The writing extraction method according to claim 1, wherein the step of aligning images includes a process of extracting feature points from the original image and the written image, and taking correspondence between the original image and the written image for each extracted feature point. .

After the step of extracting pixels as writing, the computer further processes a shaping step of shaping and outputting the extracted writing,
The shaping step includes obtaining a mask pattern in which a pixel extracted as writing is a transmissive portion, and the region of the transmissive portion is further expanded by a predetermined amount;
The write extraction method according to claim 1, further comprising the step of superimposing the obtained mask pattern on the original image and outputting the original image of a portion overlapping the expanded transmission part.

The step of obtaining the mask pattern includes the step of binarizing each pixel of the extracted writing,
The writing extraction method according to claim 5, further comprising a step of performing a connection process on each binarized pixel .

The write extraction method according to claim 6, wherein the step of obtaining a mask pattern further includes a step of removing a region smaller than a predetermined area from write regions generated by the concatenation process.

An apparatus for extracting writing from a written image in which writing is added to a document image,
An image acquisition unit for acquiring the original image before the writing is added and the writing image after the writing is added as a set of local regions represented by color components, and
By comparing the local region of the local region and writing the image of the original image and the positioning unit for aligning the two images,
For each pixel of one image of both images that have been aligned, a pixel corresponding to that position or a pixel in the other image at a position within a predetermined range is used as a pair candidate, and the color component of the pixel from the pair of candidates A counter- pixel determining unit that determines a pair of pixels by obtaining the closest pixel ;
A writing extraction apparatus comprising: a writing extracting unit that extracts pixels included in a writing image and not included in the original image as writing based on a difference between color components of the paired pixels .

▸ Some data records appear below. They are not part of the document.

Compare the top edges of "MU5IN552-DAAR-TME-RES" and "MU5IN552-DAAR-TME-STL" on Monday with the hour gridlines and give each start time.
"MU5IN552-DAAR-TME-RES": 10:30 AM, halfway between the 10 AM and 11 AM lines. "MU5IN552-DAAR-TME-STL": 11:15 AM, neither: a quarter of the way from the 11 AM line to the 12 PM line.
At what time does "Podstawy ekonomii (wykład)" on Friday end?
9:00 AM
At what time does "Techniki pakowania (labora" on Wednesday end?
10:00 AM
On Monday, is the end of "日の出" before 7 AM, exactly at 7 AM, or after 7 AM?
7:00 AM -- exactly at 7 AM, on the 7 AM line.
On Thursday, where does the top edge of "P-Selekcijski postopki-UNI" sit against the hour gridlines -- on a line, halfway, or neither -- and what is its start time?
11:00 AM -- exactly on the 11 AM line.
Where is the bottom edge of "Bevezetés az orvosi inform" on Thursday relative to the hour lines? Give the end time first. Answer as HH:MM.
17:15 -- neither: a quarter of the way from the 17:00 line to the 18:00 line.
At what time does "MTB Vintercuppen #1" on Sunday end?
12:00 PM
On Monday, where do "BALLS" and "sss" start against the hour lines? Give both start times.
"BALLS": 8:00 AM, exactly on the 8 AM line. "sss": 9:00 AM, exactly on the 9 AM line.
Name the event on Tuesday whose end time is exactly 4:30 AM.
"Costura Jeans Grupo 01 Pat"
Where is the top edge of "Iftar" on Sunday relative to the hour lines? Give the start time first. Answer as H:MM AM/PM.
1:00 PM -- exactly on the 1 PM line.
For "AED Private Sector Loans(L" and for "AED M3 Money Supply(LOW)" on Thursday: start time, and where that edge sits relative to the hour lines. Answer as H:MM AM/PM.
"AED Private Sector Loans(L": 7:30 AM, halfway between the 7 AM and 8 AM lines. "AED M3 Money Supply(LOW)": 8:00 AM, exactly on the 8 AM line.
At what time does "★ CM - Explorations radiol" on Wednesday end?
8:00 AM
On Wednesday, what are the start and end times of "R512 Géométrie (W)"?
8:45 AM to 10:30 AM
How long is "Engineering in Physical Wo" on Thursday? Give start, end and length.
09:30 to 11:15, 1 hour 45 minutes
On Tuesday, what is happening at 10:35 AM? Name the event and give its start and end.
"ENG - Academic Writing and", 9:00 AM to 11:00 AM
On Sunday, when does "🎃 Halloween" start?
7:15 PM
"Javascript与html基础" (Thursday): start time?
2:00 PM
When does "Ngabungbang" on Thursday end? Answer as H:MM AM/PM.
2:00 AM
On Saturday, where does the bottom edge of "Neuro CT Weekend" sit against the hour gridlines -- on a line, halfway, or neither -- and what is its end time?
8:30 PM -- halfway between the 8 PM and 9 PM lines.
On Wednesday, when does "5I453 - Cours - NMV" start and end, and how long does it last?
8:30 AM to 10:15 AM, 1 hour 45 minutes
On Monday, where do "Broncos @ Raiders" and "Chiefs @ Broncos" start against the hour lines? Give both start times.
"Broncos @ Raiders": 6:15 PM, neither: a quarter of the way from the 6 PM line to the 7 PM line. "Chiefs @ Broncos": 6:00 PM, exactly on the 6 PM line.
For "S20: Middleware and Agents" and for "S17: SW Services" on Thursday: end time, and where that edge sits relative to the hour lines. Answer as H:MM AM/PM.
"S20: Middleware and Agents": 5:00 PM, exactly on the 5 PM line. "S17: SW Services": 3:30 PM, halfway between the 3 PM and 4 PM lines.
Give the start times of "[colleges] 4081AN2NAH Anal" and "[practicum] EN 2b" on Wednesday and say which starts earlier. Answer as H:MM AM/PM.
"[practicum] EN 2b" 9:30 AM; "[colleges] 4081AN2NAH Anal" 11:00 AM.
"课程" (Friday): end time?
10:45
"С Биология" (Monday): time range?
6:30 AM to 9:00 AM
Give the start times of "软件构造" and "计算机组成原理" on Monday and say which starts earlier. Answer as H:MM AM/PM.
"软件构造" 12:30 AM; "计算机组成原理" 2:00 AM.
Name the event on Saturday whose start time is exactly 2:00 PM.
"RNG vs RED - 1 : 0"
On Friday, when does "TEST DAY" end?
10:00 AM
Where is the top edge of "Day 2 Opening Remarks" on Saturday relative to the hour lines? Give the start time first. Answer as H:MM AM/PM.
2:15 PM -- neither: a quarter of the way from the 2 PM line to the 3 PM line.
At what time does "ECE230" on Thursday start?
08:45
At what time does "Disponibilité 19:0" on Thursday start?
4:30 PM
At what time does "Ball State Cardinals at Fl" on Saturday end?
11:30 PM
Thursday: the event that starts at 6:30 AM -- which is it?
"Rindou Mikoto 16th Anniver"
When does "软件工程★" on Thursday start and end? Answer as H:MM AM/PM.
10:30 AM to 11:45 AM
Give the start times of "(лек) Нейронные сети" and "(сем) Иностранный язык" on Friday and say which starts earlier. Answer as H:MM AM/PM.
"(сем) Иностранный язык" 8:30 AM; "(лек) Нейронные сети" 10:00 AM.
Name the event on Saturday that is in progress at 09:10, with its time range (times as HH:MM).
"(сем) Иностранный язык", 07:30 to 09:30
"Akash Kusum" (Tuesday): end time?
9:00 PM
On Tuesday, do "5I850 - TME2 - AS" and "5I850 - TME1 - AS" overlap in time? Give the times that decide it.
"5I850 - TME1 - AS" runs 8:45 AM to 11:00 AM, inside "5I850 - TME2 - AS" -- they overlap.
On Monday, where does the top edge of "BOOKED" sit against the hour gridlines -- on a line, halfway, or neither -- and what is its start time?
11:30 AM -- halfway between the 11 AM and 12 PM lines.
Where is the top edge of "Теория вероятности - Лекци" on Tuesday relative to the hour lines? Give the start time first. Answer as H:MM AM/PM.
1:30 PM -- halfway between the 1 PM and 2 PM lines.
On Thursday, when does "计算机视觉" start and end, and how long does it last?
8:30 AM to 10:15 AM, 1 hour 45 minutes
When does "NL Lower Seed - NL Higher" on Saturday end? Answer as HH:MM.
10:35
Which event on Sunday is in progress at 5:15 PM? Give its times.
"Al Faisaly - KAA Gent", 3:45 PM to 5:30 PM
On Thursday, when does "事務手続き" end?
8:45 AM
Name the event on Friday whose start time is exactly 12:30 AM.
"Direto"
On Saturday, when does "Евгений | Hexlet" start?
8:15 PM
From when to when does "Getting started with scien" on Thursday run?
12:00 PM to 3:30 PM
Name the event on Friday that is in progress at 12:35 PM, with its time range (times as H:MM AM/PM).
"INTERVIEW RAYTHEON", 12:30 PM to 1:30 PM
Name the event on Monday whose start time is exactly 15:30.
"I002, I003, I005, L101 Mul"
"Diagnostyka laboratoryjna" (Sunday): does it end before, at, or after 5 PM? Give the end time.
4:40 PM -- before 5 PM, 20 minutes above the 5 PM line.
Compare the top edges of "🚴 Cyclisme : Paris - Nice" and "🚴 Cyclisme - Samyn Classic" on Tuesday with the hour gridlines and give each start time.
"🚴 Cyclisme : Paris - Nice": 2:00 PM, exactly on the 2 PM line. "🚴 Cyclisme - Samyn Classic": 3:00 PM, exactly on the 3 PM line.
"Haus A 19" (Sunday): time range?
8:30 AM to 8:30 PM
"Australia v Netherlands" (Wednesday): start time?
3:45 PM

A program for executing a process of extracting writing from a writing image in which writing is added to a document image,
An image acquisition unit for acquiring the original image before the writing is added and the writing image after the writing is added as a set of local regions represented by color components, and
By comparing the local region of the local region and writing the image of the original image and the positioning unit for aligning the two images,
For each pixel of one image of both images that have been aligned, a pixel corresponding to that position or a pixel in the other image at a position within a predetermined range is used as a pair candidate, and the color component of the pixel from the pair of candidates A counter- pixel determining unit that determines a pair of pixels by obtaining the closest pixel ;
A computer is caused to execute a function as a writing extraction unit that extracts pixels included in a writing image and not included in the original image as writing based on a difference between color components of the paired pixels. Write extraction program.